Um in Deutschland zu einem revolutionären Marxisten zu werden, ist es von entscheidender Bedeutung, sich von der allgegenwärtigen Ansicht loszureißen, dass das gesamte deutsche Volk – ohne Ansehen der Klasse – für die Nazis, den Zweiten Weltkrieg und den Holocaust verantwortlich sei. Fred kämpfte zusammen mit anderen Genossen in der SpAD und der IKL jahrelang dafür, unsere deutsche Sektion gegen diese Lüge der „Kollektivschuld“ zu bewaffnen. So erläuterte er 2005 in einer Schulung, dass in Deutschland die „Kollektivschuld“ ein zentrales ideologisches Werkzeug der Bourgeoisie, der SPD und der Grünen ist, um „die wirklich Schuldigen zu entlasten, die damals und heute herrschende Klasse, die deutsche Bourgeoisie“.

Auf der Zweiten Internationalen Konferenz der IKL 1992 hielt Fred ein Referat über den Kampf für die Kontinuität der Vierten Internationale, in dem er die zerstörerische Rolle des Pabloismus in Deutschland hervorhob. Seine letzten beiden Jahre widmete er der Vertiefung seines Studiums der Geschichte des deutschen Trotzkismus und insbesondere unserer Tendenz. Fred wollte speziell unseren jüngeren Genossen die Debatten innerhalb des deutschen Nachkriegstrotzkismus verständlich machen und verdeutlichen, wie er selbst zur Politik der Spartakisten gelangt war.

Im November 2009, kurz bevor bei ihm die Krebserkrankung diagnostiziert wurde, war Fred der Hauptreferent auf einer SpAD-Tagesschulung in Berlin über unseren Kampf 1989/90 gegen die kapitalistische Konterrevolution im deformierten Arbeiterstaat DDR. Dieser Kampf für die revolutionäre Wiedervereinigung Deutschlands war der bislang größte Einsatz der Kräfte unserer Internationale, und Fred nahm an dessen Führung teil. Seine Rede, die in Spartakist Nr. 181 (Januar 2010) abgedruckt ist, schließt mit den Worten: „Unser Banner ist unbefleckt. Wenn wir sagen, wir sind die Partei der Russischen Revolution, wollen wir damit sagen: Wir haben die Kontinuität des bolschewistischen Programms von Lenin aufrechterhalten und streben danach, es in den Klassenkämpfen anzuwenden.

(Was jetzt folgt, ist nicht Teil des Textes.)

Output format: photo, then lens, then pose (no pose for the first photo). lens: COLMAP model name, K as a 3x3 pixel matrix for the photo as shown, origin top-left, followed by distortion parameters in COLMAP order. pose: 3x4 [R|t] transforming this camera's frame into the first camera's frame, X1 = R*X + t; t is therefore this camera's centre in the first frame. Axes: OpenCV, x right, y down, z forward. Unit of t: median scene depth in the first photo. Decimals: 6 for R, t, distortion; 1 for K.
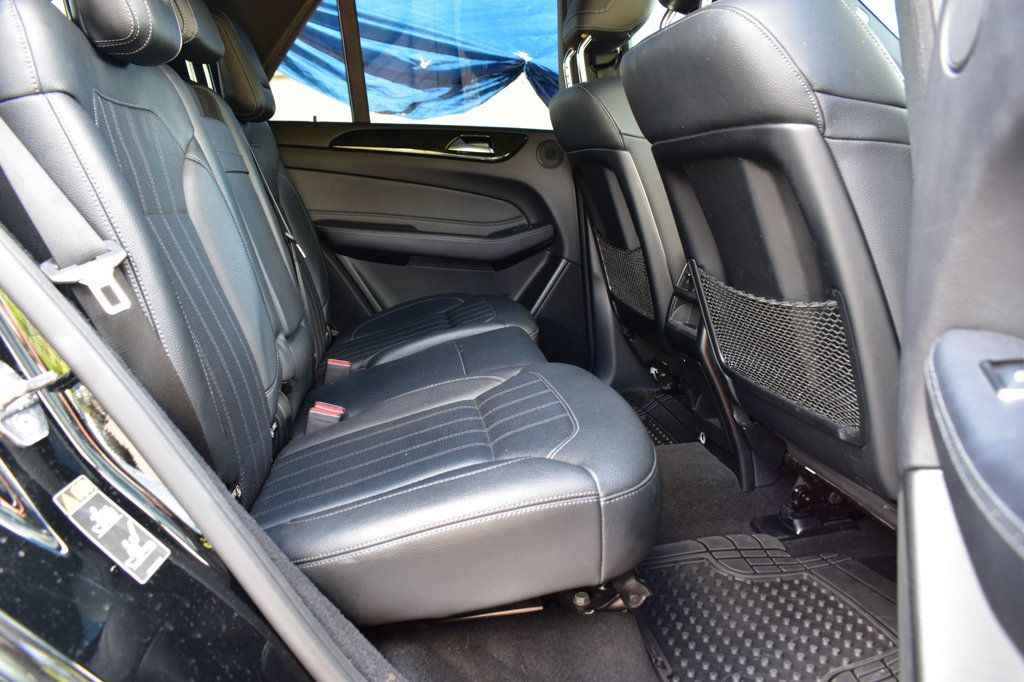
lens RADIAL K [[793.3, 0, 507.8], [0, 793.3, 321.8], [0, 0, 1]] dist [-0.101505, 0.006905]
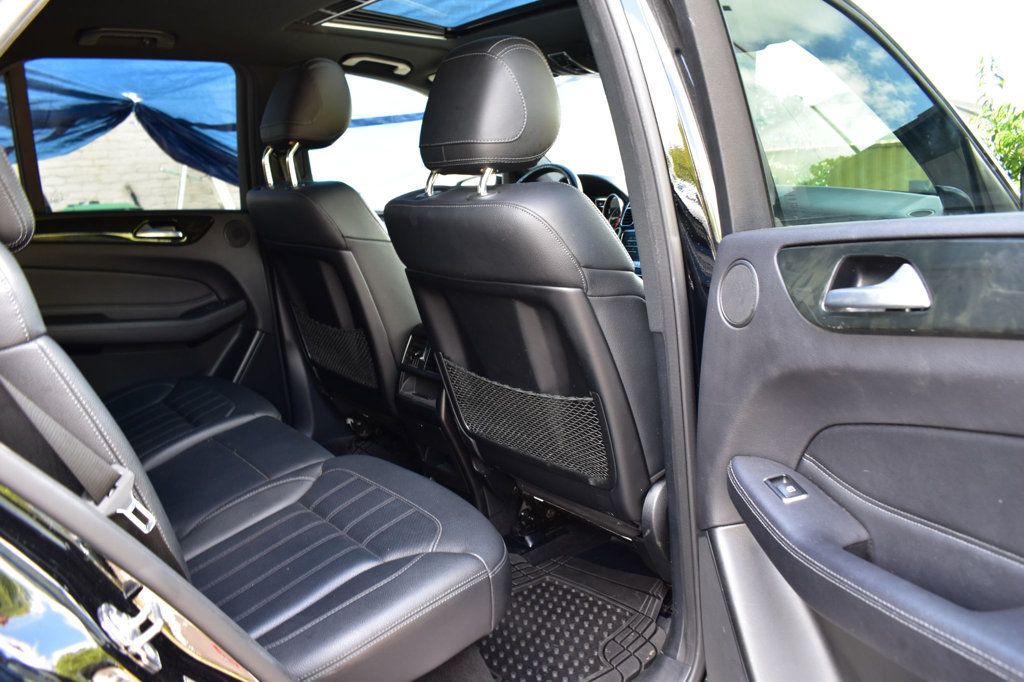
lens RADIAL K [[797.6, 0, 512.0], [0, 797.6, 341.0], [0, 0, 1]] dist [-0.098002, 0.012703]
pose [[0.859468, -0.114234, 0.498263, -0.272784], [0.102769, 0.993423, 0.050488, -0.138876], [-0.500753, 0.007813, 0.865555, -0.136864]]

Unsere Aufgabe ist es, die Vierte Internationale wiederzuschmieden, die Weltpartei der sozialistischen Revolution.“

Fred wurde für sein breites Wissen und für seinen schlagfertigen Humor, seine warme Menschlichkeit und seine Integrität hoch geschätzt. Es kann keine bessere Ehrerbietung für ihn geben als die Fortsetzung des Kampfes, dem er sein Leben gewidmet hat: den Aufbau einer internationalistischen revolutionären Arbeiterpartei.